- _Problem details_:
Beneath this instruction is a block of data; output from it exactly the lines that run from the one containing "right ankle: (237, 259, -12)" through the one containing "left knee: (228, 219, -23)", inclusive.

- _Dataset records_:
- - - -

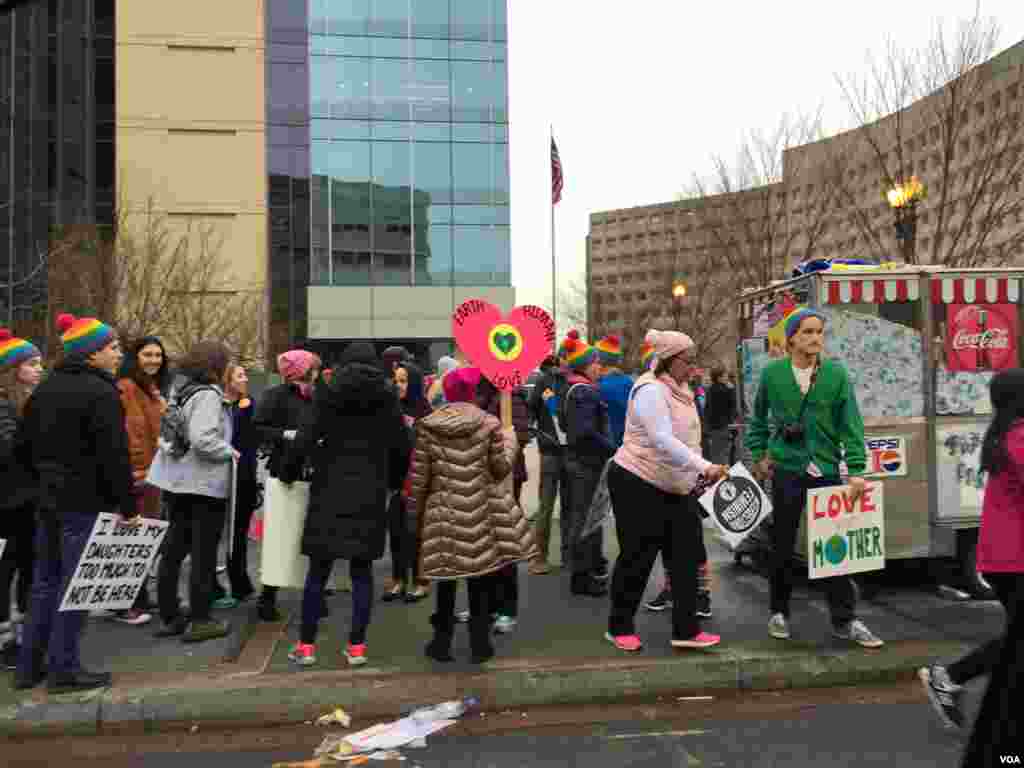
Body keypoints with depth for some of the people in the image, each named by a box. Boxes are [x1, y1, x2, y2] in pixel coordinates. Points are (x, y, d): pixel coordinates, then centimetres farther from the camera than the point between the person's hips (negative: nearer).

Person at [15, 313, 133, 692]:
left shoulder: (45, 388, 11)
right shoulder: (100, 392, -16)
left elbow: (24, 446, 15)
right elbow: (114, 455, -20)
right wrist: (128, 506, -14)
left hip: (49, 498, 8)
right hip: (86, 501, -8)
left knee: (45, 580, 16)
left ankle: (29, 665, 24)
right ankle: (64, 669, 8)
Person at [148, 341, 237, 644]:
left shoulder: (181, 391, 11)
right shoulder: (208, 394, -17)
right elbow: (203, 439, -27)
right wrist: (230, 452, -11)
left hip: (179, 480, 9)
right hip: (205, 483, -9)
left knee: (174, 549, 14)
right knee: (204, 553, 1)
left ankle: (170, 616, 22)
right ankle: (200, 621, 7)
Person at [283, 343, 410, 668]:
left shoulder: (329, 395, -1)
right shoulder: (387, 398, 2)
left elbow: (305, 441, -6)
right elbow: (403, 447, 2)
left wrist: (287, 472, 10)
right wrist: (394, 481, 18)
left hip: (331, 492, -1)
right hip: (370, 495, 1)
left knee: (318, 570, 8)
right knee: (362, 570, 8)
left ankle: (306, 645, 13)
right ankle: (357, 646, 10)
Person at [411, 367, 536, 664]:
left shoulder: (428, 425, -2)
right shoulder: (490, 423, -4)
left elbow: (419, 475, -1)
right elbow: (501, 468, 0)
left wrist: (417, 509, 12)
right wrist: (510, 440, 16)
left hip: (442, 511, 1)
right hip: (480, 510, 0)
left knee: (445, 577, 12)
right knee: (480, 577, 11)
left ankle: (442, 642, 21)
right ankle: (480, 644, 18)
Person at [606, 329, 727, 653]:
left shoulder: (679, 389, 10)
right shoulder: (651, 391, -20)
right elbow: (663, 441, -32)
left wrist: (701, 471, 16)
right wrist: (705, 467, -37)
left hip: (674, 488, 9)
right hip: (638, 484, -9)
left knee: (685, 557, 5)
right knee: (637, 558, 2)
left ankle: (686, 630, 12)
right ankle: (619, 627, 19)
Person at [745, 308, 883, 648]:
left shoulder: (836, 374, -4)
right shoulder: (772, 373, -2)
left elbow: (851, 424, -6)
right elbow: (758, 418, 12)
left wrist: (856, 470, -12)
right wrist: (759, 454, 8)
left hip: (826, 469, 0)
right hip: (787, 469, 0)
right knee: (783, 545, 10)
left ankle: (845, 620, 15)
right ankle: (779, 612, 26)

- - - -

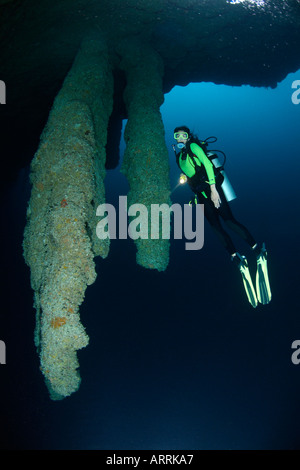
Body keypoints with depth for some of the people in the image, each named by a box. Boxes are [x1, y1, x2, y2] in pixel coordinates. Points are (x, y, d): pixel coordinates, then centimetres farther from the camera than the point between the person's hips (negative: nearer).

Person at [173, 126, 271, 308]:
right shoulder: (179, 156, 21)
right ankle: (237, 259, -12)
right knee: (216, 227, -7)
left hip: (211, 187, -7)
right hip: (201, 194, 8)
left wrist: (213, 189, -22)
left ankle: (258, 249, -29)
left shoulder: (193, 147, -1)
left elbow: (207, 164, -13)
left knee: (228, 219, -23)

- - - -

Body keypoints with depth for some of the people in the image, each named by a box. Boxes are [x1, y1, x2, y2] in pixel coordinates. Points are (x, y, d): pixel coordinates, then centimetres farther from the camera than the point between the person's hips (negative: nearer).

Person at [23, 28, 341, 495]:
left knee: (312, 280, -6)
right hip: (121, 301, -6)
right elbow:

- - - -

- _Exercise response_:
right ankle: (237, 259, -12)
right knee: (216, 227, -7)
left hip: (211, 187, -7)
right hip: (201, 194, 8)
left wrist: (213, 189, -22)
left ankle: (258, 249, -29)
left shoulder: (193, 147, -1)
left elbow: (207, 164, -13)
left knee: (228, 219, -23)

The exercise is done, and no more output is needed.